--- Selected passage ---
I can’t remember at what point I found this out, but there’s a distinct memory of having an autograph book with me as Alex and I chased down as many squad members as we could, so on that basis we must have known it was a possibility before stepping off the train at Newcastle station.
Now, you can probably guess what a couple of precocious, football-mad 10-year-olds were like when surrounded by Premier League footballers. If you’ve looked down at your bingo card and pre-emptively ticked off ‘little shits’, well done, you’ve got it in one. With the benefit of hindsight, the club won’t have chosen the hotel intending for their squad members to be pestered at every opportunity, but sometimes them’s the breaks.
The more senior players and the younger fringe players were the ones who’d humoured us the most. I remember Ian Wright being especially friendly, and David Platt being extremely patient even after we’d made it clear we were only talking to him to get a better idea of where we might find his Dutch colleagues. Alex Manninger, meanwhile, was probably just grateful someone had recognised him.
All this time, though, Overmars was nowhere to be seen. It was okay, though, we convinced ourselves he had an important job to do the next day so he was probably just resting up. We’d catch him in the morning.
Obviously we came down early for breakfast, partly to take advantage of the fancy hotel food but mostly to ensure we wouldn’t be bypassed if Overmars wanted to sneak past us and get on the team bus early. We were pretty sure he wasn’t actively avoiding us, but we wanted to err on the side of caution just in case.
Barely able to focus on our bacon and eggs, Alex and I were taking turns to stare out at the lobby to make sure we didn’t miss a chance to fill in that empty page in our autograph books. Completing the set was a consideration almost as much as meeting the man himself – I had been a football stickers kid, sending off for those last few in the 1996 Merlin Premier League annual, and completing a task would have probably been an even bigger goal were it not for the identity of the last man on the list.
The magic moment
However, just like those West Ham defenders at Highbury, we had no idea where Overmars was. Resigned to never meeting our hero, we trudged back to the lifts, but then, as if by magic…
After being friendly with the rest of the squad – over-friendly, you might argue – we were stood frozen in front of the forward at the very moment we needed to be on our toes. We knew he had that effect on full-backs, but it turns out it was a universal power.
After a full conversation with David Platt while he read his morning paper, we could barely muster a word for Overmars, eventually being nudged to silently hold out empty pages for him to sign.
We got the autograph, a broadly illegible scrawl complete with a clearly marked out (Marced out?) number 11, and I remember being in awe of the confidence he must have had to assume he’d always be able to wear 11 throughout his career.
Okay, maybe that last bit came later, when I’d stopped gawking at the fact that the real Marc Overmars was stood in front of me, but the sentiment remains.

--- Given information ---
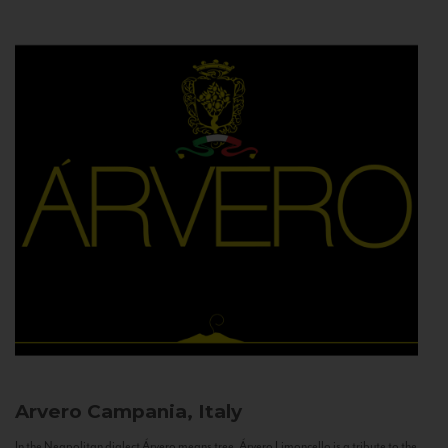
Arvero
Campania, Italy
In the Neapolitan dialect Árvero means tree. Árvero Limoncello is a tribute to the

--- Exercise ---
Answer these questions using the passage about meeting Marc Overmars.
(a) Which player does the narrator remember as being especially friendly?
(b) For which annual did the narrator send off for the last few stickers?
(c) What number was clearly marked out in the autograph Overmars gave?

--- Response ---
(a) Ian Wright
(b) The 1996 Merlin Premier League annual
(c) 11